The 53-year-old filmmaker's dystopian flick follows journalists - played by Kirsten Dunst, Wagner Moura and Cailee Spaeny - travelling across the United States as a Second Civil War rages in the country, which is being ruled over by a totalitarian president (Nick Offerman), and it has faced a backlash for being apolitial, but Alex just felt he didn't need to overtly "state" the ideals of the film within the plot.
Speaking to Inverse, he said: “People keep saying the film is not political. I think they’re just missing the point.
“It’s just not stating politics in the way they want it to be stated. I thought, it's actually not necessary because audiences ideally would make their own interpretation, ‘What threatens us? What is there around right now that might lead us to this place?’ And I leave that to them.”

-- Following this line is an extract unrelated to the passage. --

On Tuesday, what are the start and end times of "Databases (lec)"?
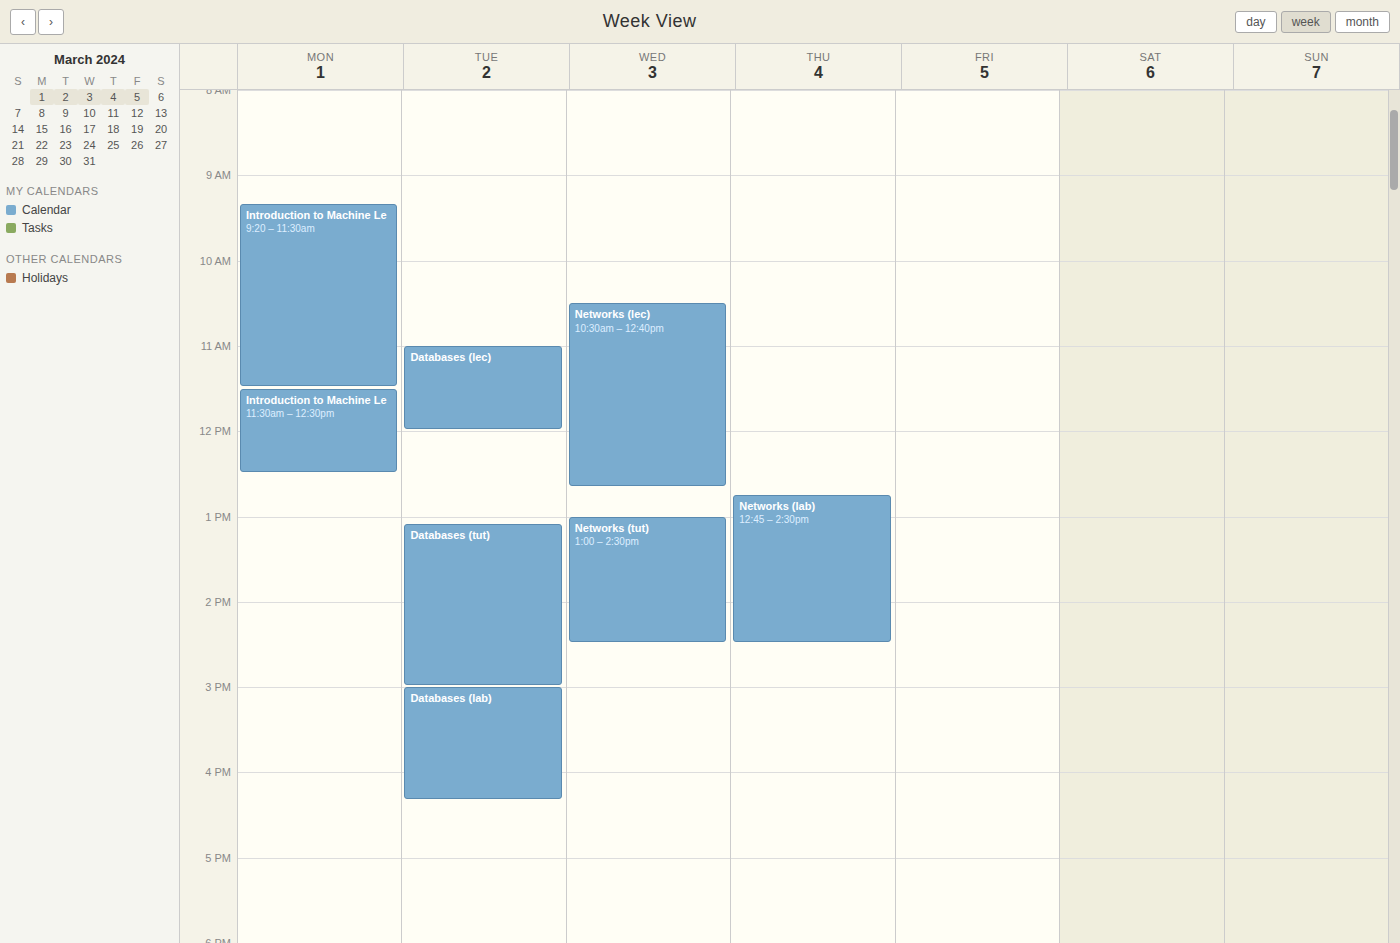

Garland wanted his work to reflect the unbiased observations journalists have to make in their day-to-day lives, which he argued was the most politically-charged theme in the movie.
He said: “I just wanted to make old-fashioned news reporters into heroes. Even that is its own low-level political statement.

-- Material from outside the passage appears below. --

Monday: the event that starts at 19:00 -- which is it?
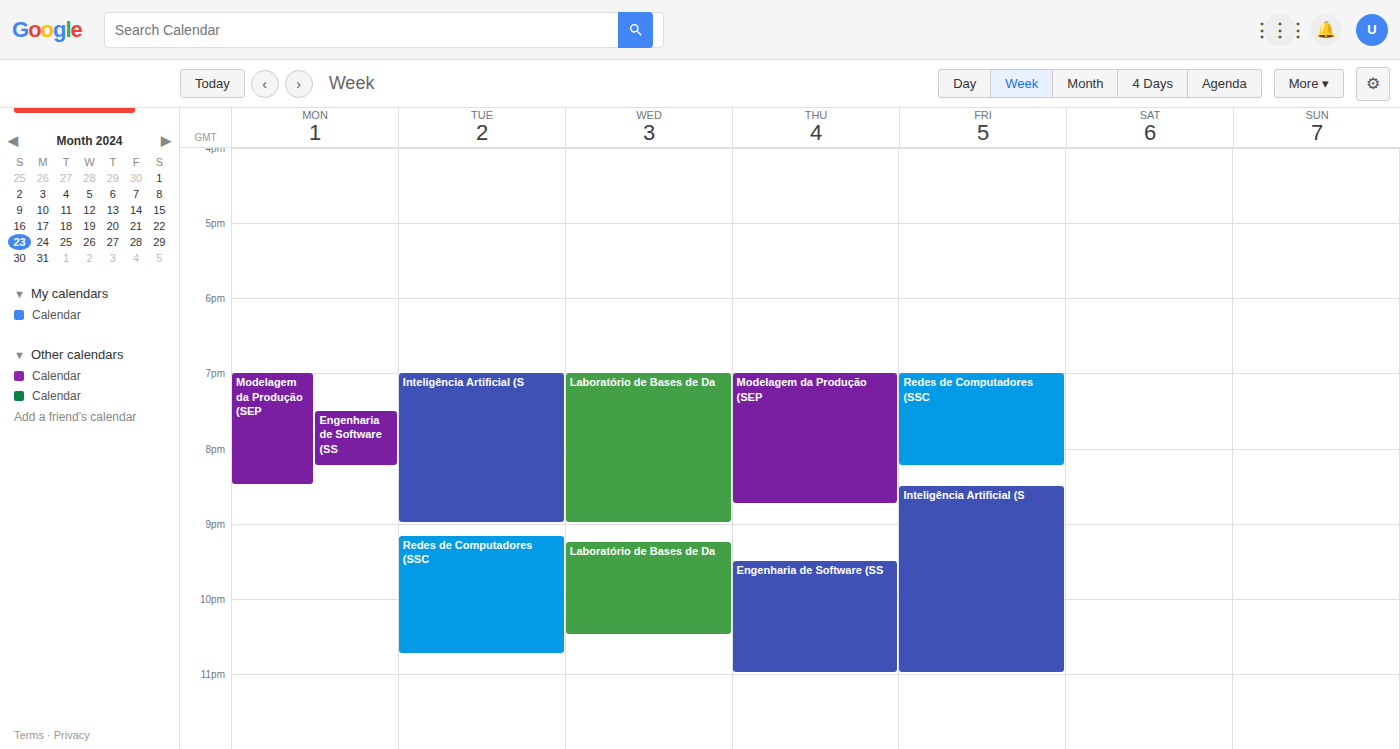
"Modelagem da Produção (SEP"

“[It] is an attitude that belongs to the bias we now expect from news services. On some level, I just wanted to make journalists heroes because I felt that the demonization of journalists was idiotic.”
Agreeing with her director, Kirsten previouly insisted the film’s messaging was completely “open to interpretation”.
During an interview with Variety magazine, she said: “This movie, after you see it, you want to talk about it for a while with people. And I think any movie that does that is incredible.
“The whole movie is open to interpretation. For me, there were things I just accepted that were unexplained. It allows the audience to fill in their own feelings about what they're watching.”